My goal is to efficiently perform an exhaustive diff of a directory tree. Given a set of files F
, I must compute the equivalence classes EQV = [F₁, F₂, F₃, ... Fₙ]
such that fⱼ, fₖ ∈ EQV[i] iff (fⱼ is identical to fₖ) for all i, j, k
.
My general approach is to start with just one big class containing all initial files, EQV₀ = [[f₁, f₂, ..., fₙ]]

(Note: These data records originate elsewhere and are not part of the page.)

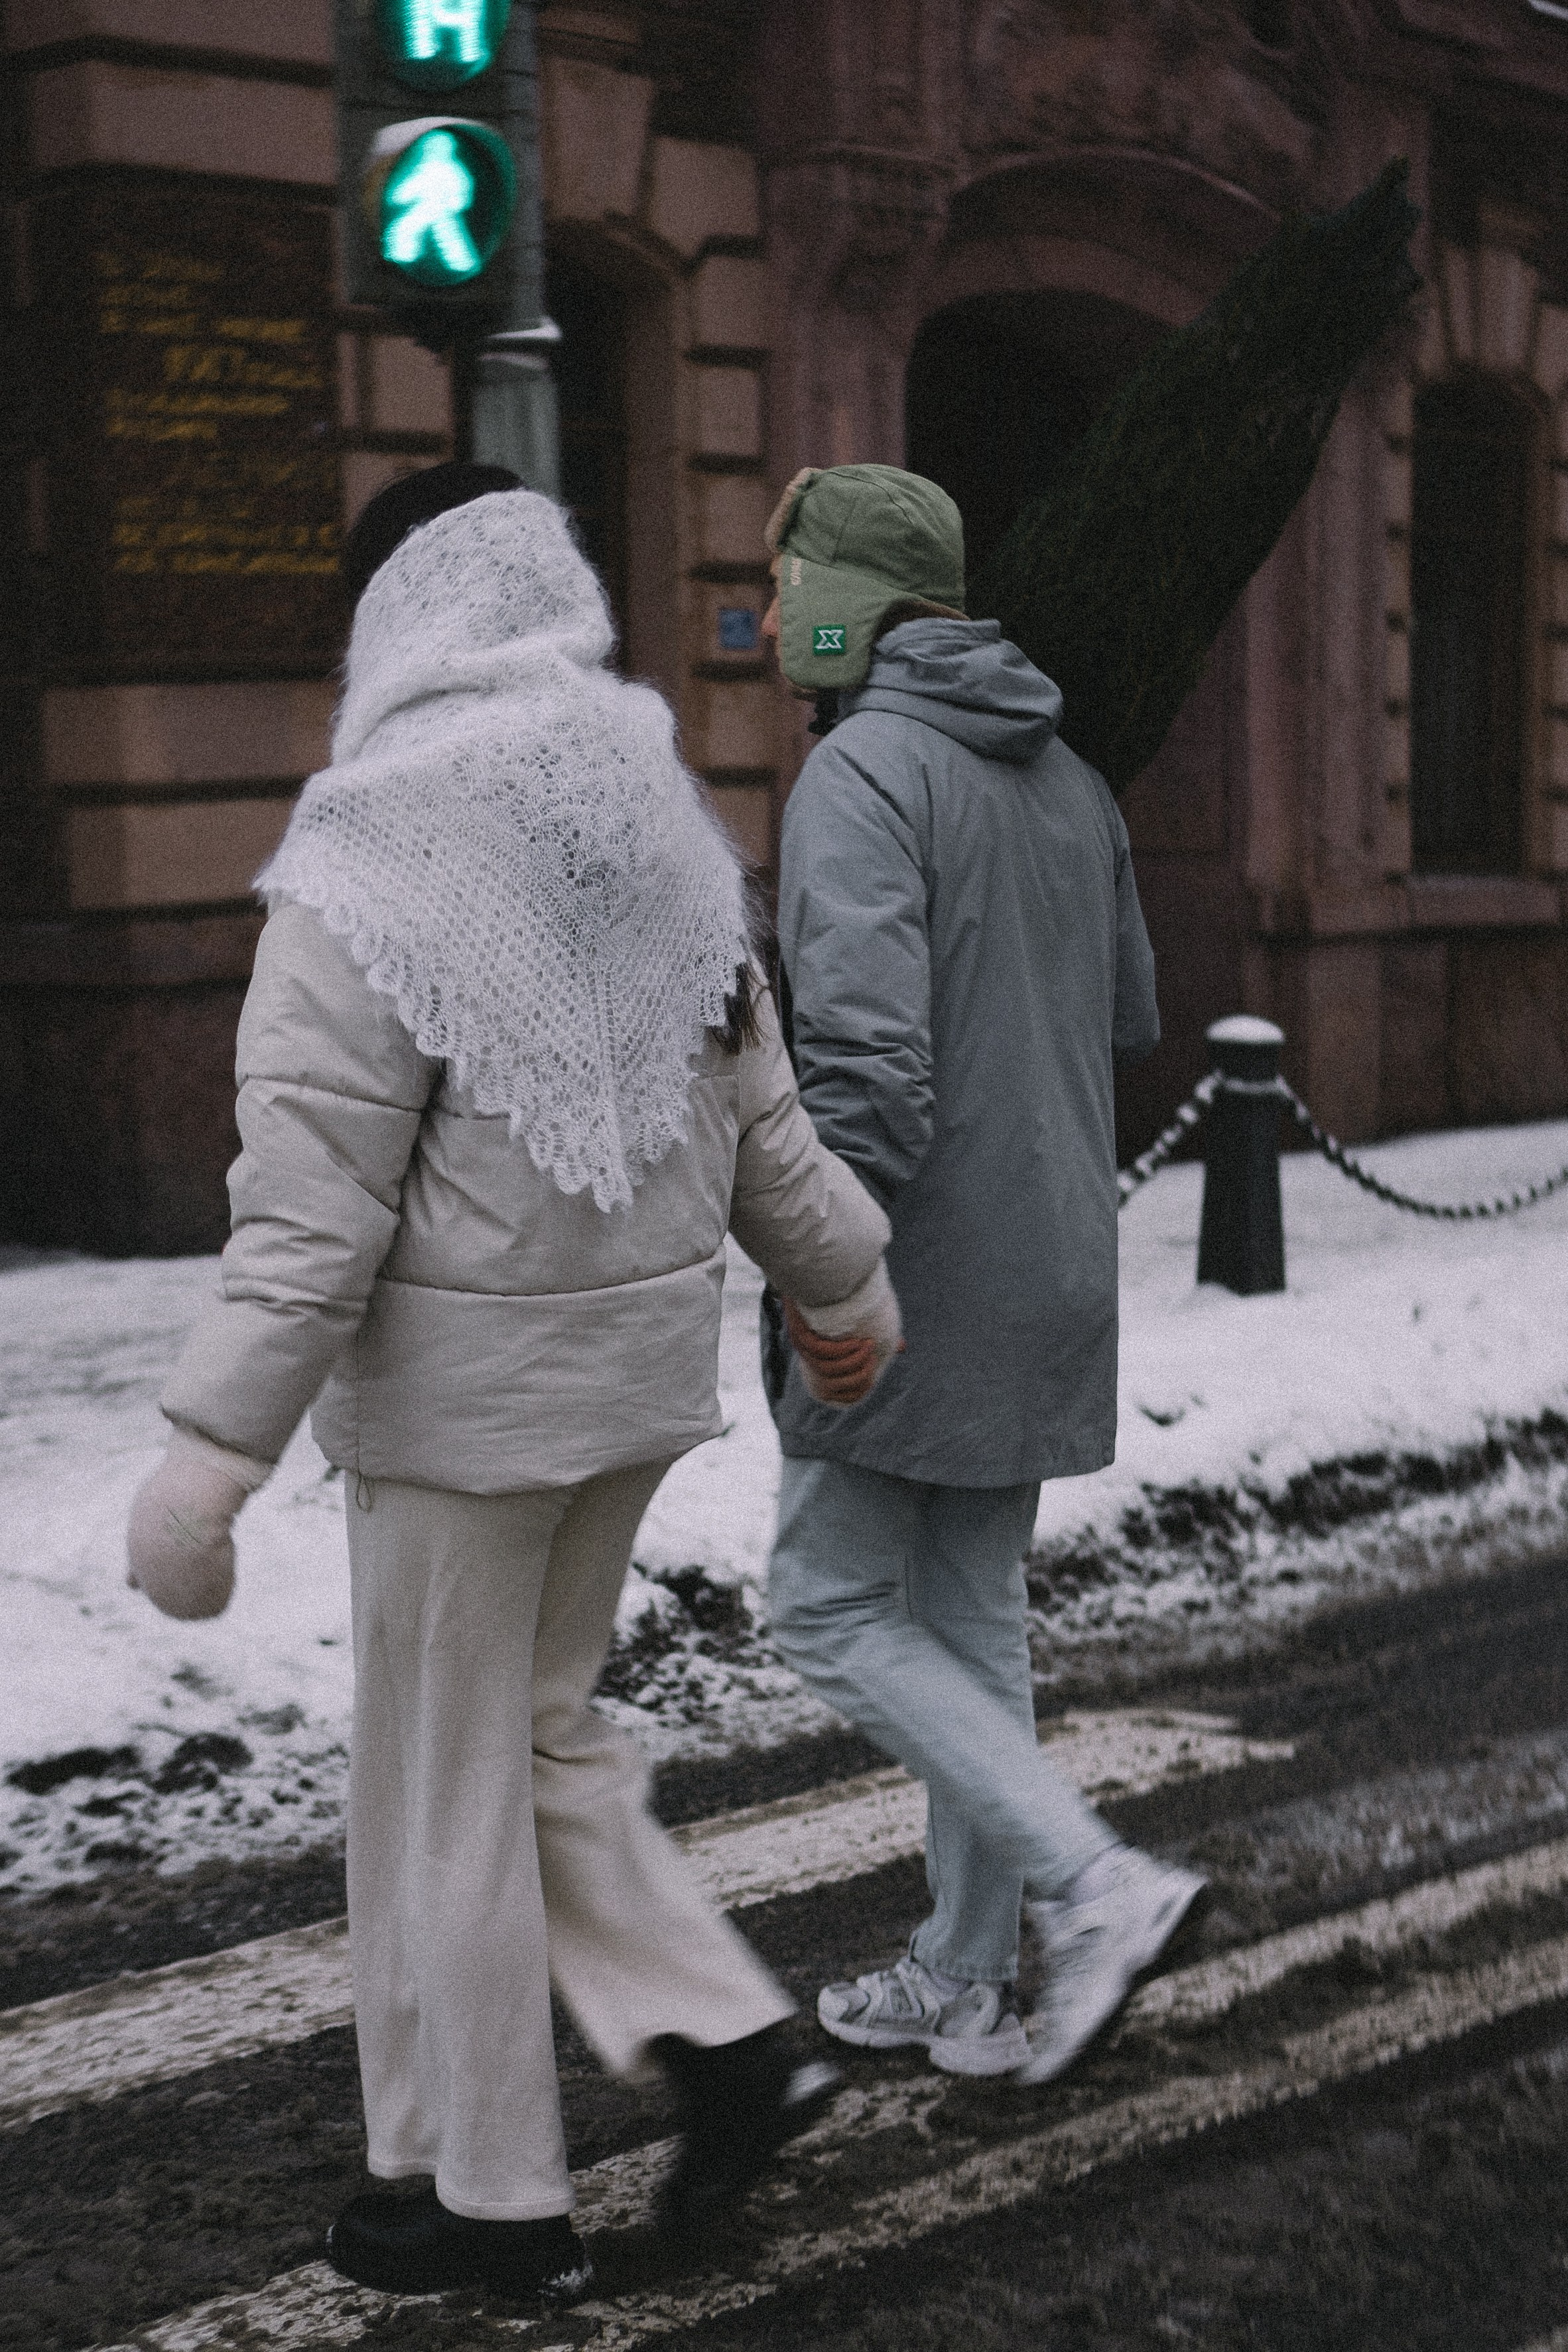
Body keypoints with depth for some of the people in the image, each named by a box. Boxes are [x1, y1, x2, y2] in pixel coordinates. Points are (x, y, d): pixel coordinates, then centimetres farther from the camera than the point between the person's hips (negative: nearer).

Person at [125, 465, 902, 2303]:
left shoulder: (372, 869, -16)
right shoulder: (663, 825, 6)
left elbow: (315, 1202, -20)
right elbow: (760, 1117, 12)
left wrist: (215, 1448, -18)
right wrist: (846, 1279, 27)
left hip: (467, 1380, -7)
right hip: (648, 1346, 7)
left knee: (442, 1788, 7)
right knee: (541, 1735, 22)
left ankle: (487, 2199, 18)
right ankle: (728, 2042, 17)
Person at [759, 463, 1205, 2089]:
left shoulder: (862, 771, -16)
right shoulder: (1065, 776, 11)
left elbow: (864, 1040, -26)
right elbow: (1129, 1021, 19)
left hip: (921, 1277, -8)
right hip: (1054, 1271, 8)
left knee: (833, 1611, 3)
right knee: (972, 1616, 15)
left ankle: (1093, 1885, -8)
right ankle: (964, 1979, 21)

, and repeatedly split it into more refined classes EQV₁
, EQV₂
... EQVₘ₋₁
, based on some m
heuristics, for example, file size, checksum function 1, checksum 2. After all m
heuristics have been applied (EQVₘ₋₁
), a pairwise diff of all the files within each class in EQVₘ₋₁
must be made. Because this last step is quadratic for each of the classes in EQVₘ₋₁
, ie
O(sum(n² for n in map(len, EQVₘ₋₁)) )
and will probably be the bottleneck of my algorithm if each the m splits are done in linear time, my goal is to make EQVₘ₋₁
as flat as possible.
I would like to have access to a variety of good hash functions that I can apply to minimize collisions on EQVₘ₋₁
. My current idea is to use some library provided checksum function, such as adler, and to generate variations of it by simply applying it to different starting bytes within the file. Another one is to first apply fast hash functions, such as adler, and then more expensive ones such as md5 on only the classes which are still too large.

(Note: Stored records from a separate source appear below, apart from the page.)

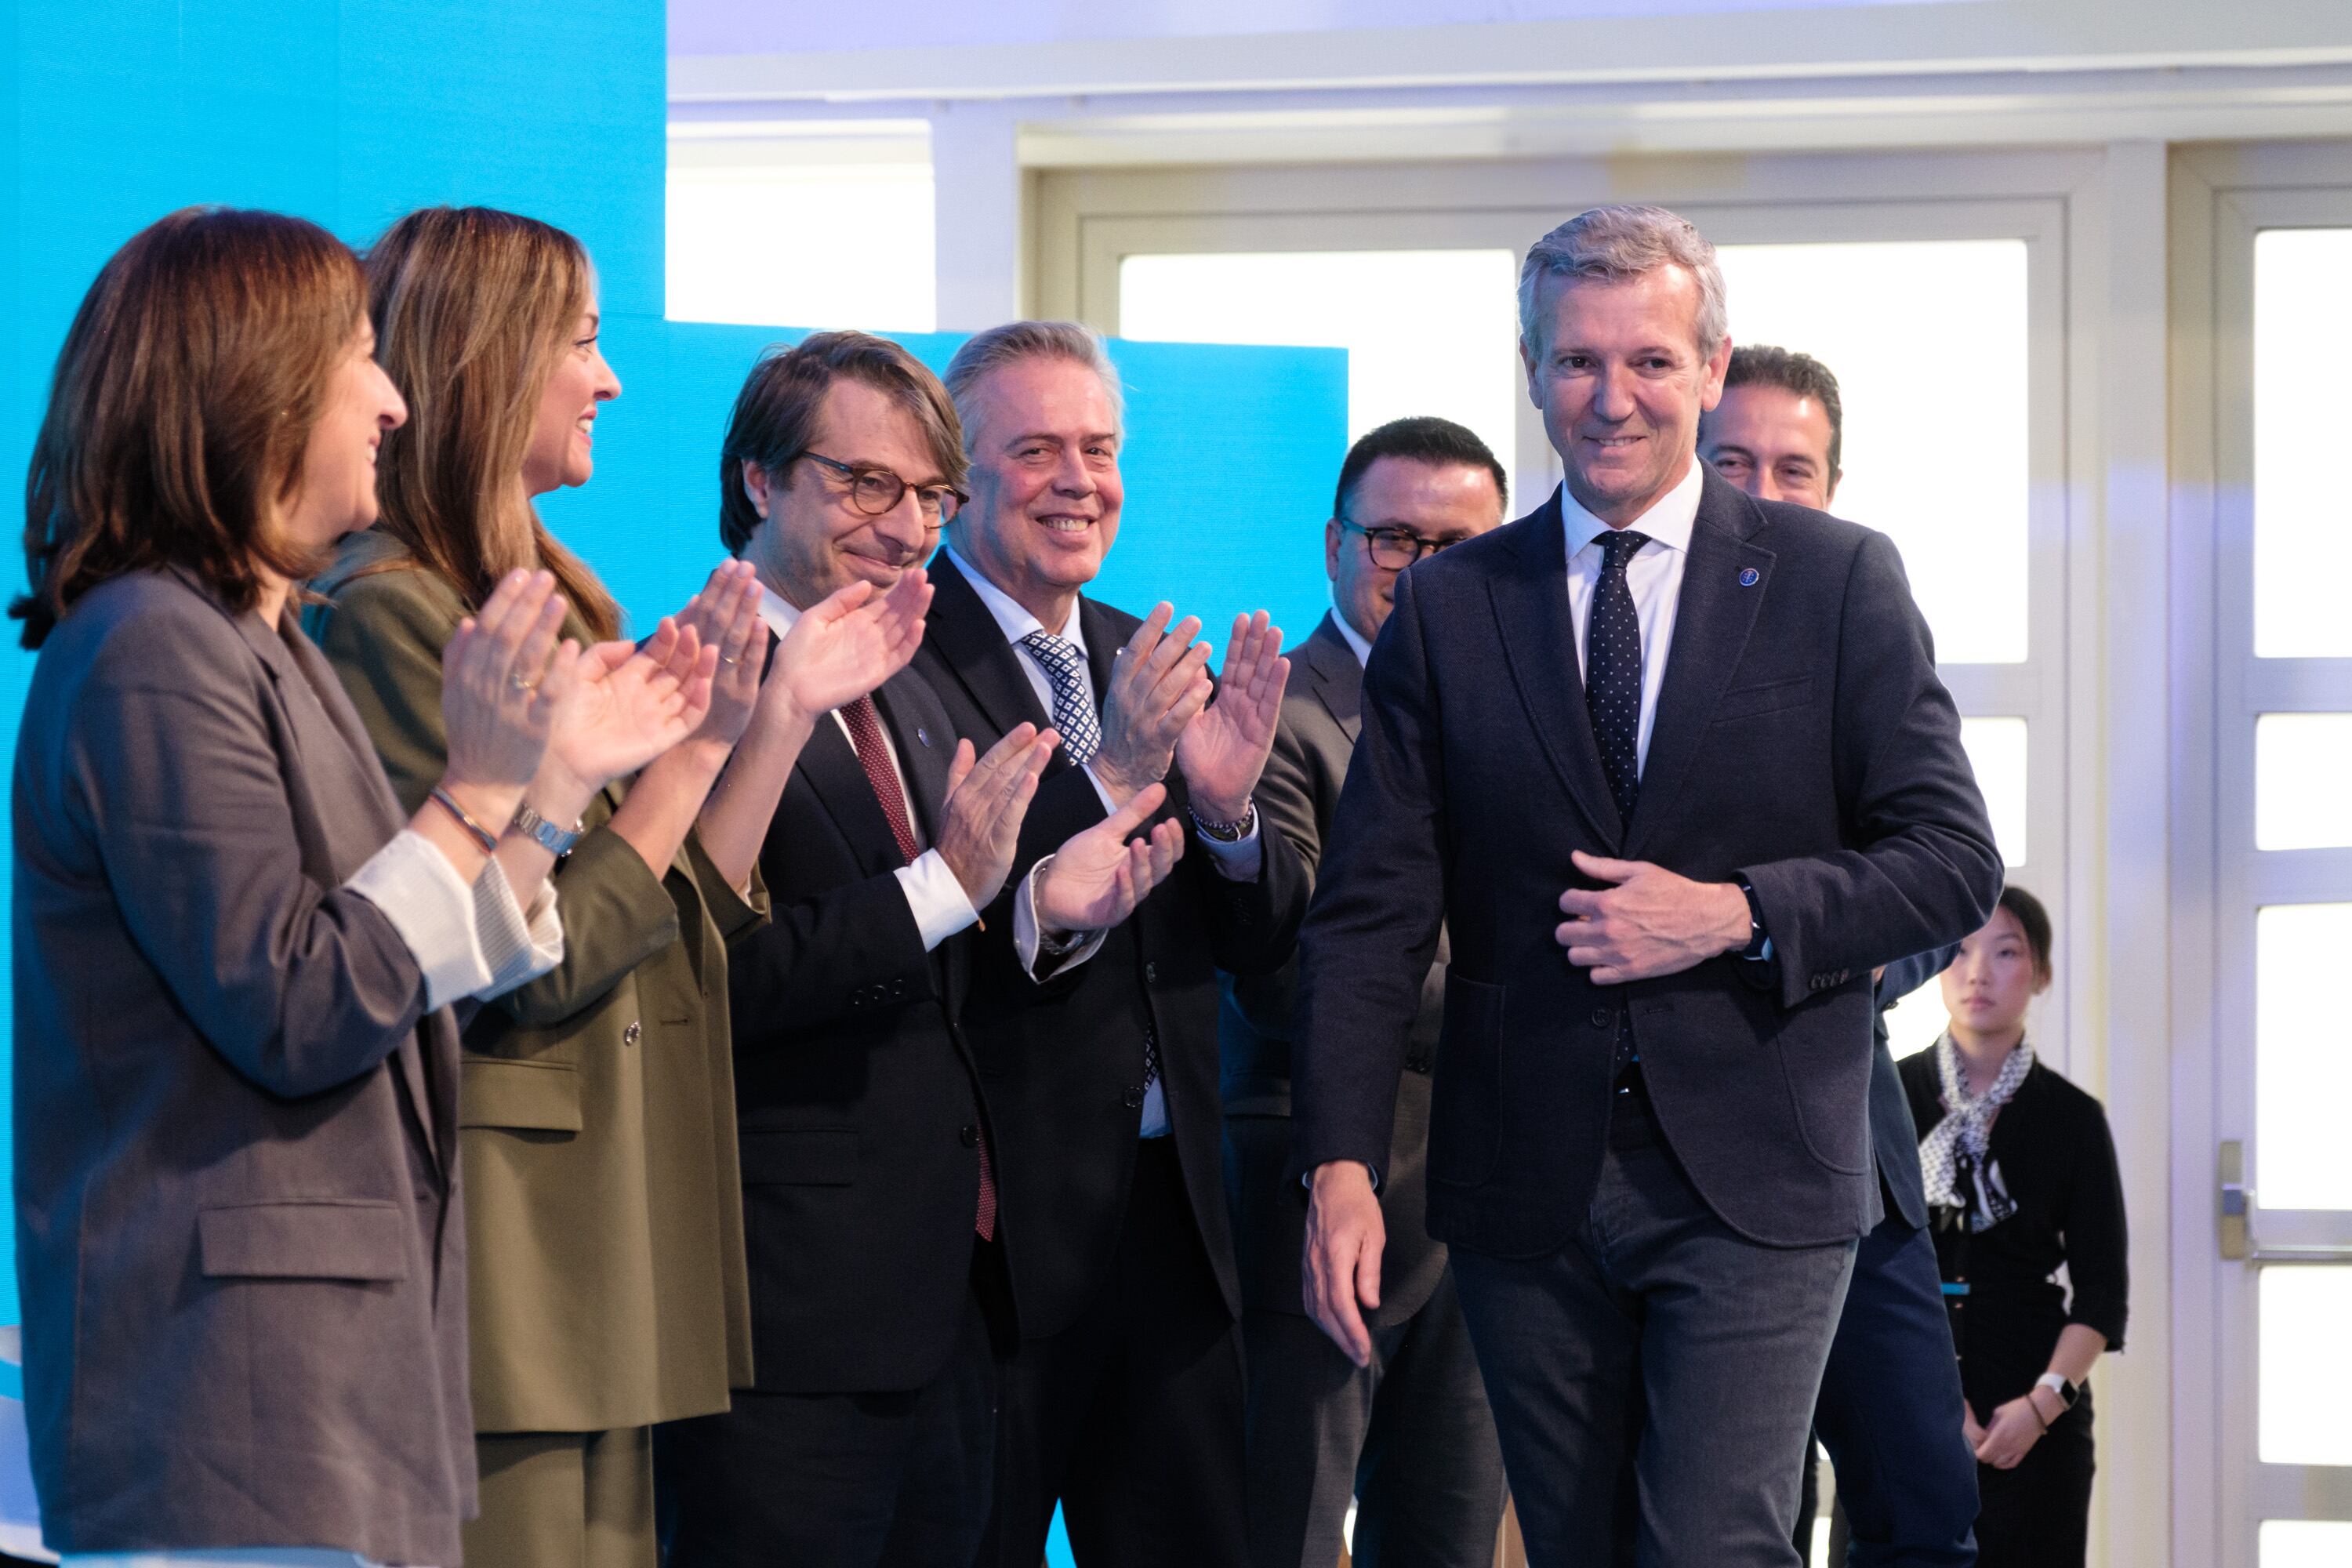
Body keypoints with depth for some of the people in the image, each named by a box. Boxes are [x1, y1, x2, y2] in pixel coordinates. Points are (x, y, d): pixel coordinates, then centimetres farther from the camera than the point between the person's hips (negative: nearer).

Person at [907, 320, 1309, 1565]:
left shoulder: (1149, 663, 14)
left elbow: (1263, 944, 10)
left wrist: (1227, 809, -10)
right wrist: (1110, 775, -27)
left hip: (1166, 1214, 7)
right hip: (988, 1224, -6)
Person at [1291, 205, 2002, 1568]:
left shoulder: (1837, 582, 2)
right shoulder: (1448, 608, 6)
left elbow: (1955, 865, 1)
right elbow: (1372, 908, 2)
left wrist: (1738, 914, -14)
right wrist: (1342, 1165, -9)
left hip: (1755, 1184, -2)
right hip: (1525, 1188, 2)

Considering that I can compute all the hashes for a given file in just one read of that file, how could I compute a variety of hashes that will help me discriminate among non-identical files?
Alternatively, what is a good list of hash functions available in python that aren't cryptographically secure?

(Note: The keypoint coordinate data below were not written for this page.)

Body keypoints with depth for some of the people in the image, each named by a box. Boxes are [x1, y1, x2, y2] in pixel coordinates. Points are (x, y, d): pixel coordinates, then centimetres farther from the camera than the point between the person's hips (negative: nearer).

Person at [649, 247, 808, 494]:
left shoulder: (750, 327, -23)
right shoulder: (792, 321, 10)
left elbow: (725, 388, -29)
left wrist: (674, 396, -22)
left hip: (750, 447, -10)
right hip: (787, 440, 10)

Edit: Another idea seems to use "rabin fingerprint" based on a fixed set of randomly generated inputs. Would this make sense for this purpose? http://en.wikipedia.org/wiki/Rabin_fingerprint
I would recommend first using adler32
, then crc32
. There may be many very short files that have the same adler32
's, but different crc32
's. In fact, you could consider a single step using crc32
on files below a certain size on the first pass. That size could be about 1K. For longer files, adler32
and crc32
will have close to the same collision probability.
Depending on how many files you have, you could consider a subsequent step with larger hashes, such as md5
or sha1
. See this answer for the probability and count of expected collisions for a 32-bit check value. Roughly, if you have millions of files, that step may be worth doing.
You will get no benefit by going to even longer hash values. The 128 bits from md5 is plenty to distinguish all of the files on every computer in the world.